**Input data**
#####

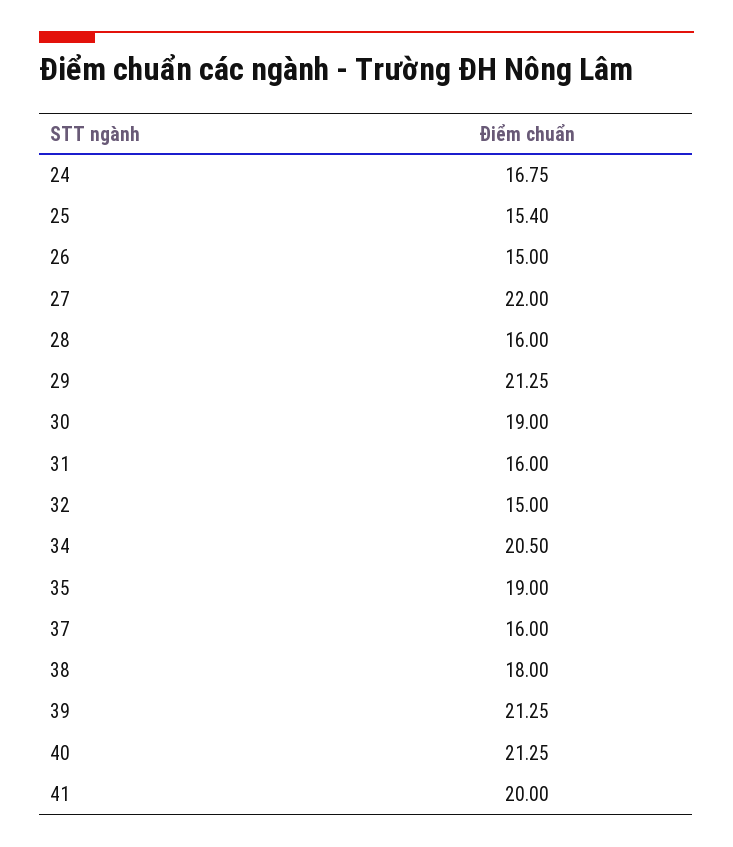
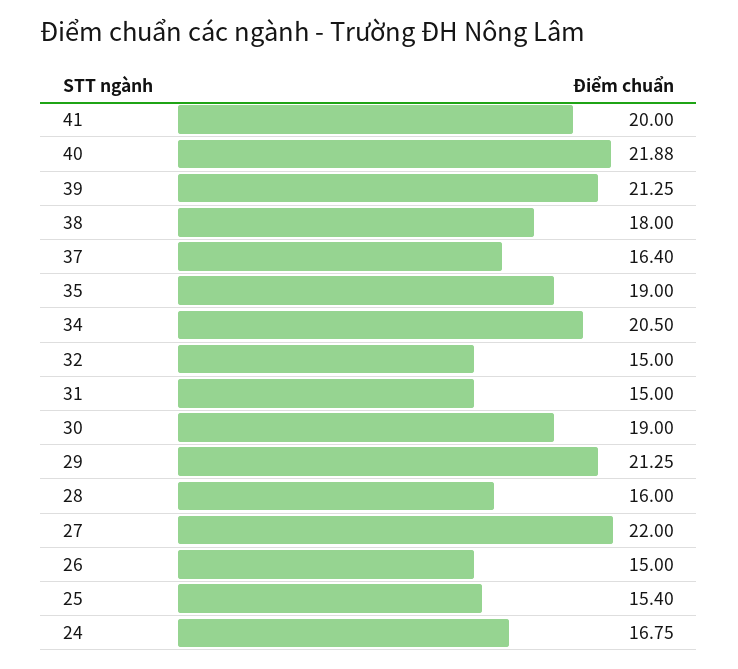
31: 16 -> 15
37: 16 -> 16.4
40: 21.25 -> 21.88

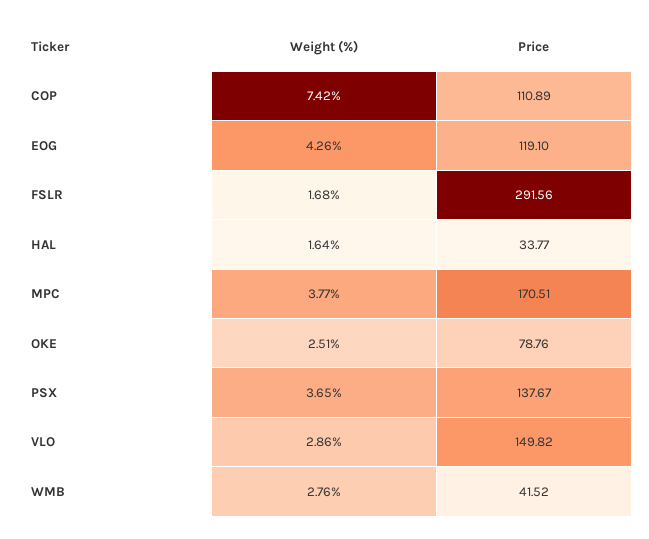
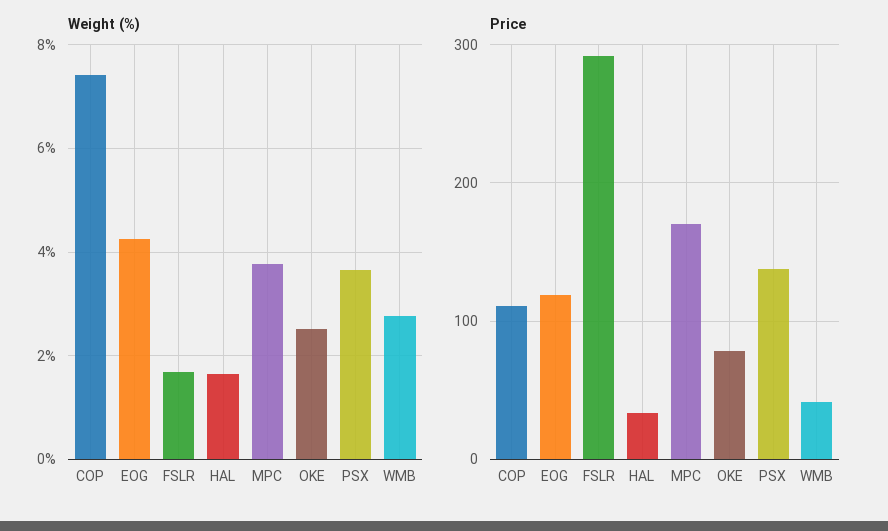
Weight (%), VLO: 2.86 -> none
Price, VLO: 149.82 -> none

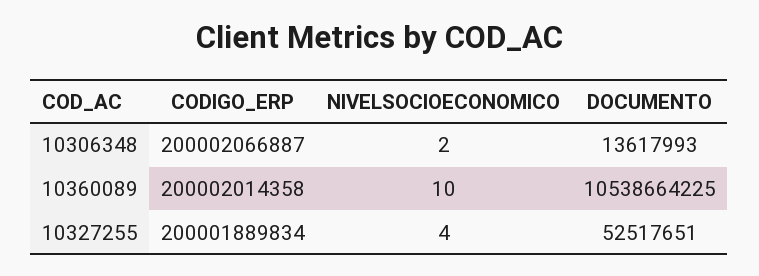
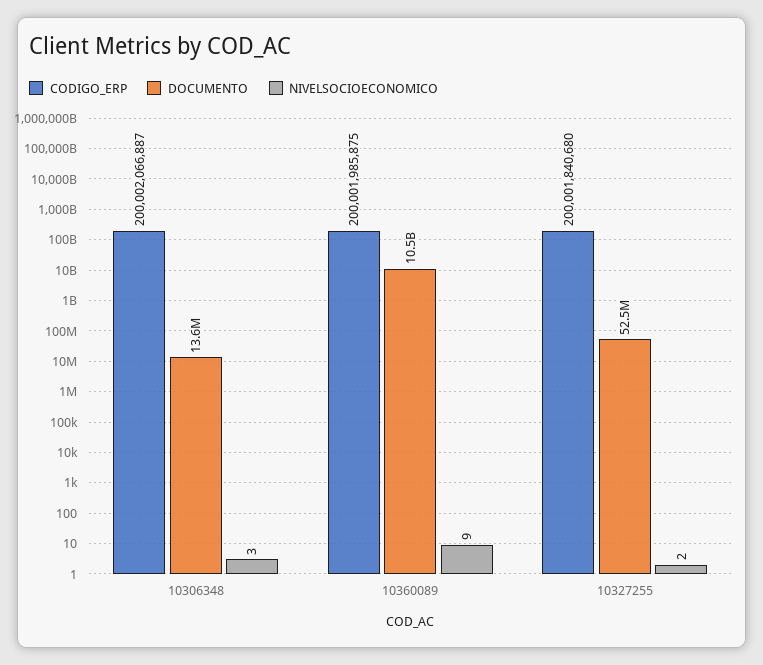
NIVELSOCIOECONOMICO, 10306348: 2 -> 3
CODIGO_ERP, 10360089: 200002014358 -> 200001985875
NIVELSOCIOECONOMICO, 10360089: 10 -> 9
CODIGO_ERP, 10327255: 200001889834 -> 200001840680
NIVELSOCIOECONOMICO, 10327255: 4 -> 2

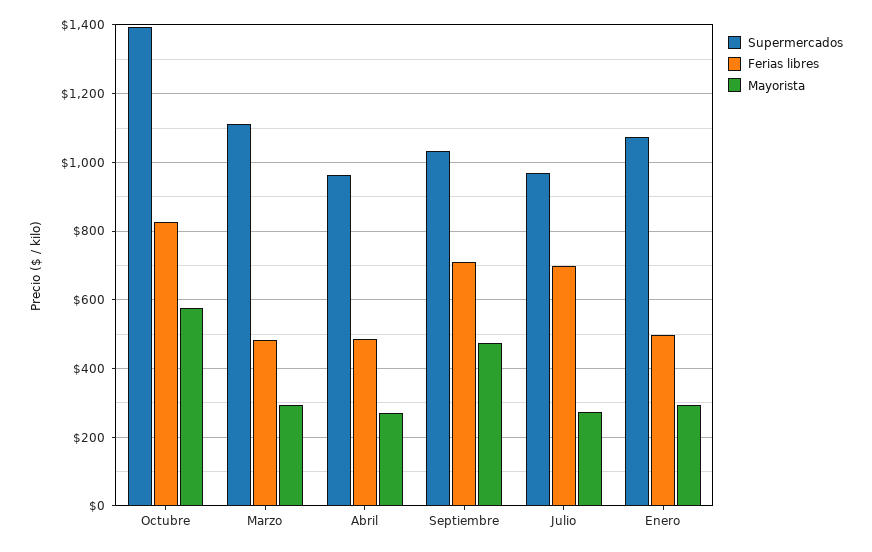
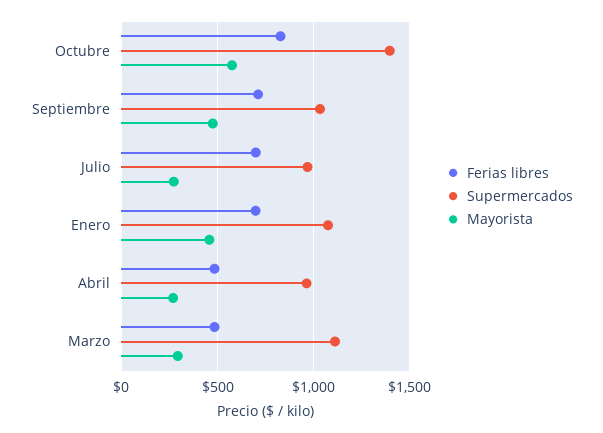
Ferias libres, Enero: 500 -> 700
Mayorista, Enero: 300 -> 450

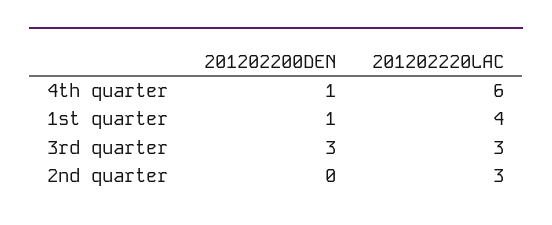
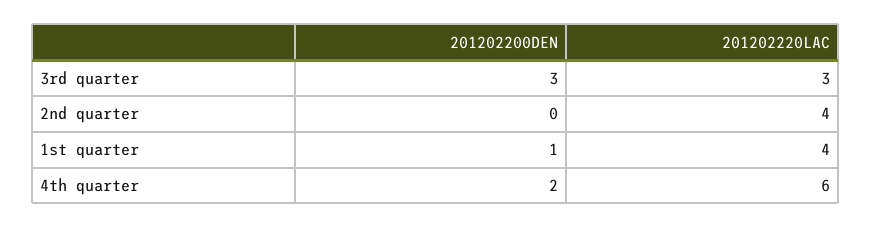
201202200DEN, 4th quarter: 1 -> 2
201202220LAC, 2nd quarter: 3 -> 4

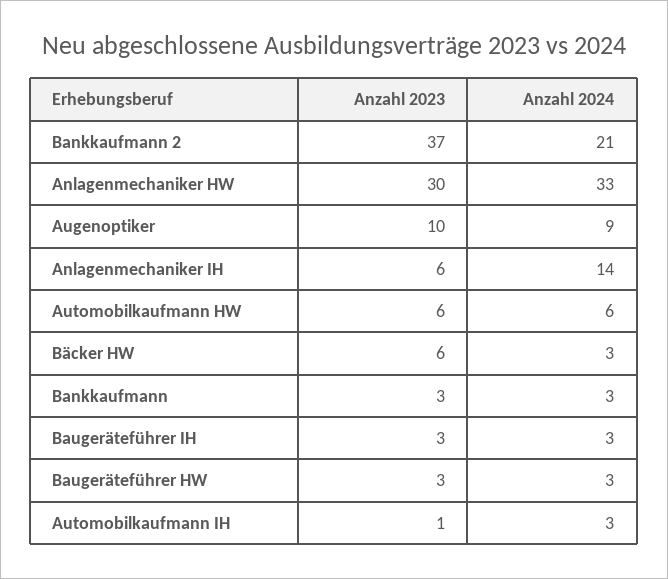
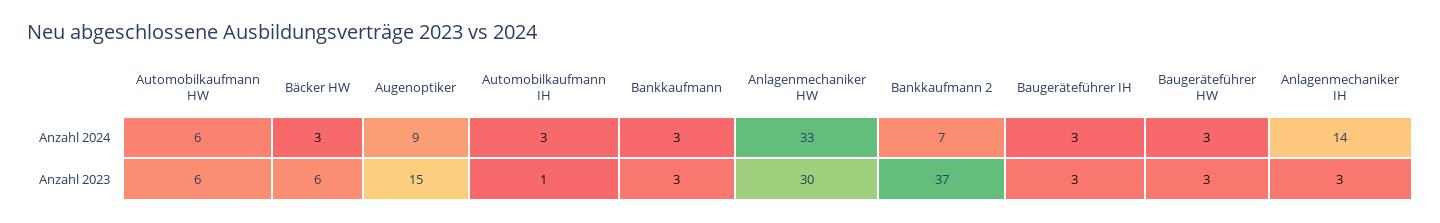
Anzahl 2024, Bankkaufmann 2: 21 -> 7
Anzahl 2023, Augenoptiker: 10 -> 15
Anzahl 2023, Anlagenmechaniker IH: 6 -> 3

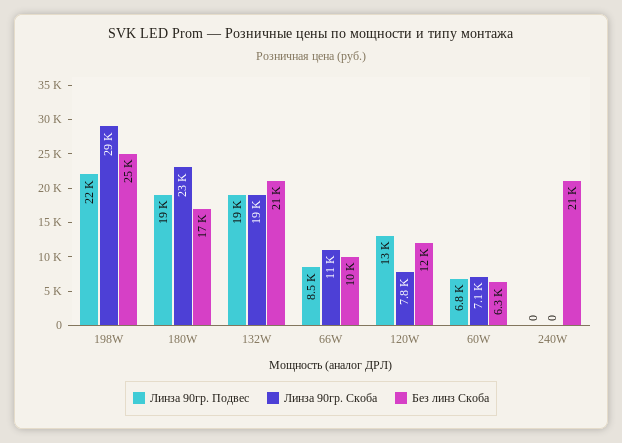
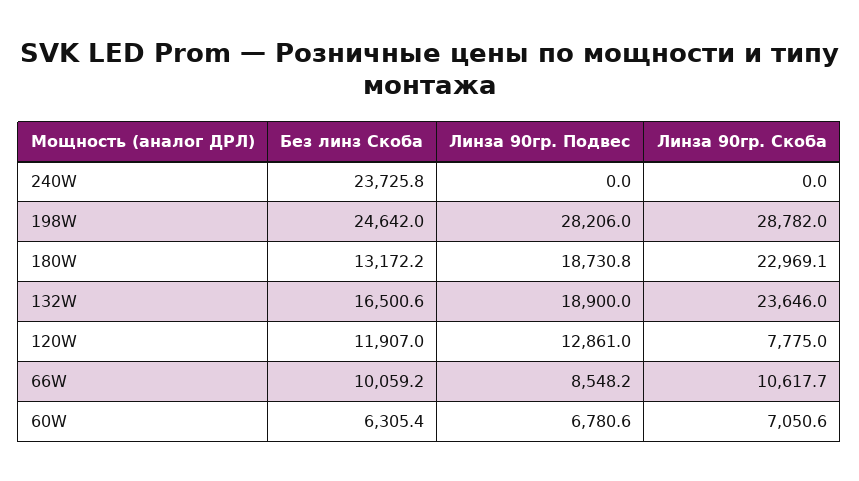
Линза 90гр. Подвес, 198W: 22000 -> 28206
Без линз Скоба, 180W: 17000 -> 13172.2
Линза 90гр. Скоба, 132W: 19000 -> 23646
Без линз Скоба, 132W: 21000 -> 16500.6
Без линз Скоба, 240W: 21000 -> 23725.8

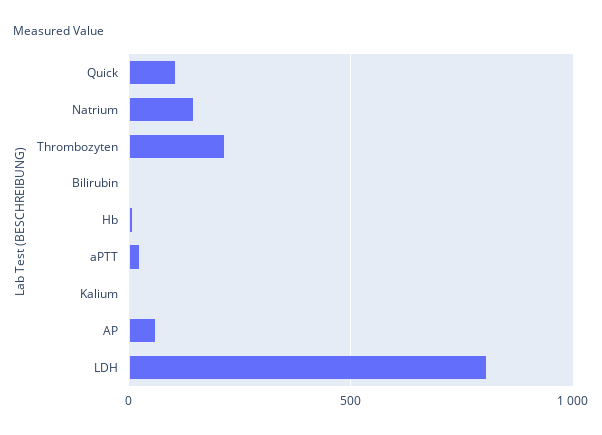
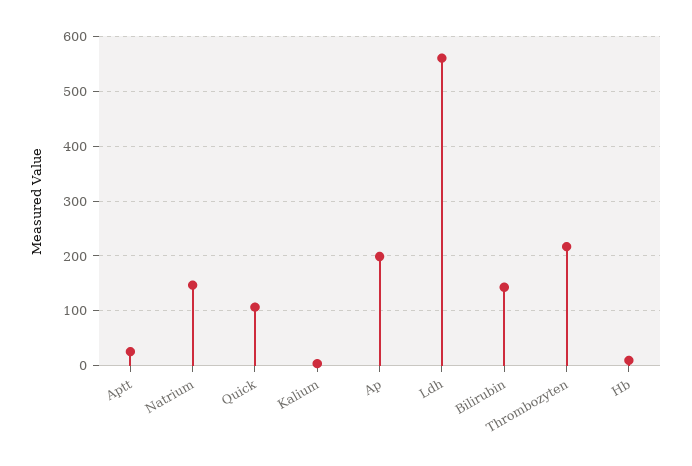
Bilirubin: 0 -> 140
AP: 50 -> 200
LDH: 800 -> 560

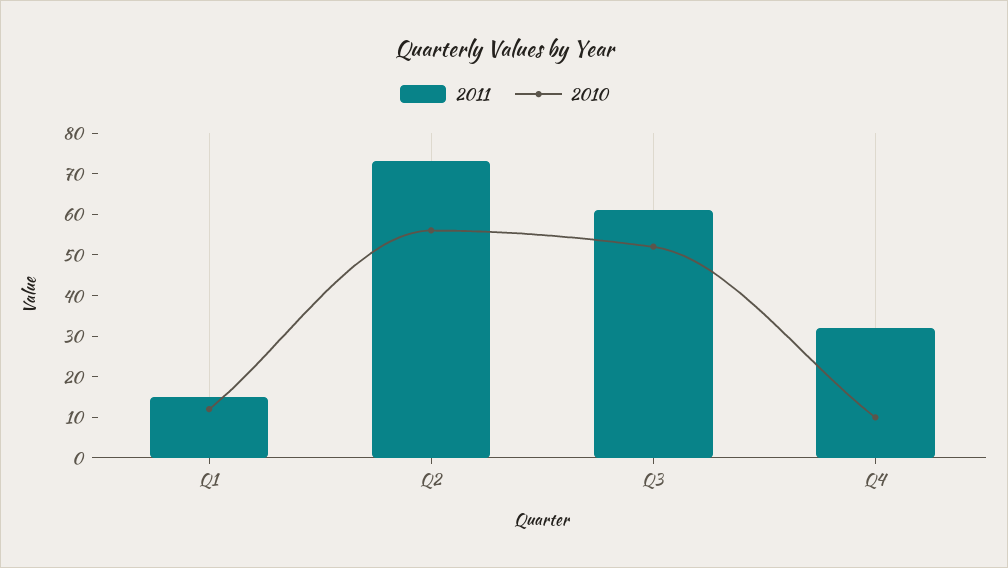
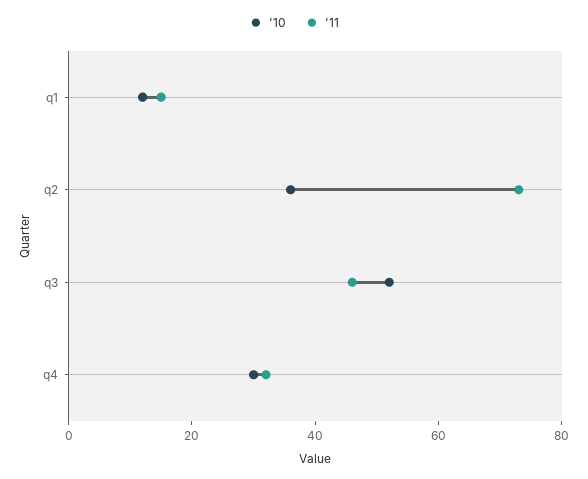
2010, Q2: 55 -> 35
2011, Q3: 60 -> 45
2010, Q4: 10 -> 30

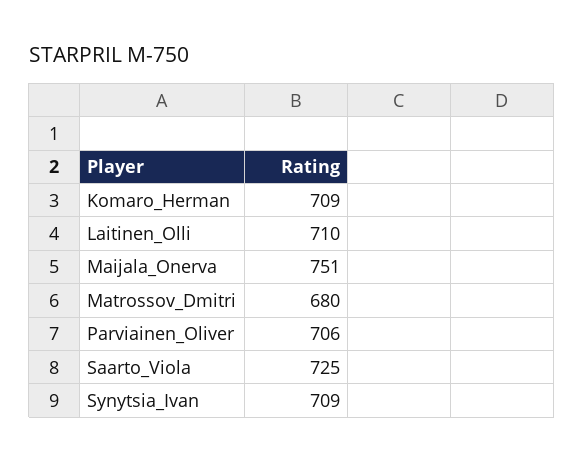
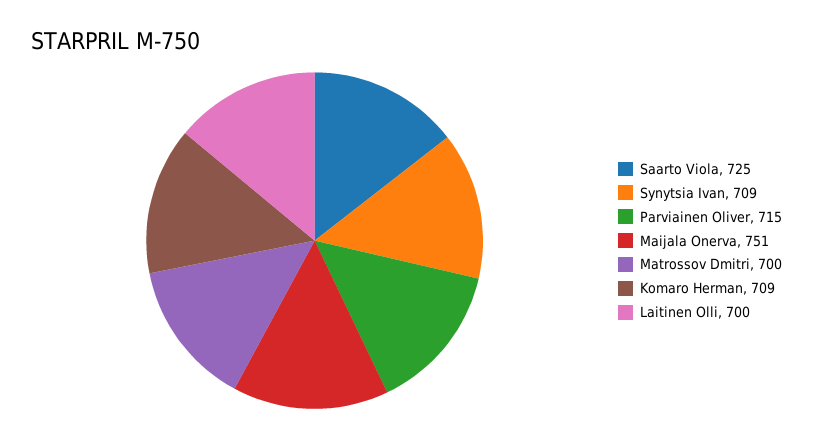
Laitinen_Olli: 710 -> 700
Matrossov_Dmitri: 680 -> 700
Parviainen_Oliver: 706 -> 715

#####

Every picture stays out; reproduce exactly the lines from the one with "2010, Q4: 10 -> 30" through the last line of the data above.

**Expected output**
2010, Q4: 10 -> 30

Laitinen_Olli: 710 -> 700
Matrossov_Dmitri: 680 -> 700
Parviainen_Oliver: 706 -> 715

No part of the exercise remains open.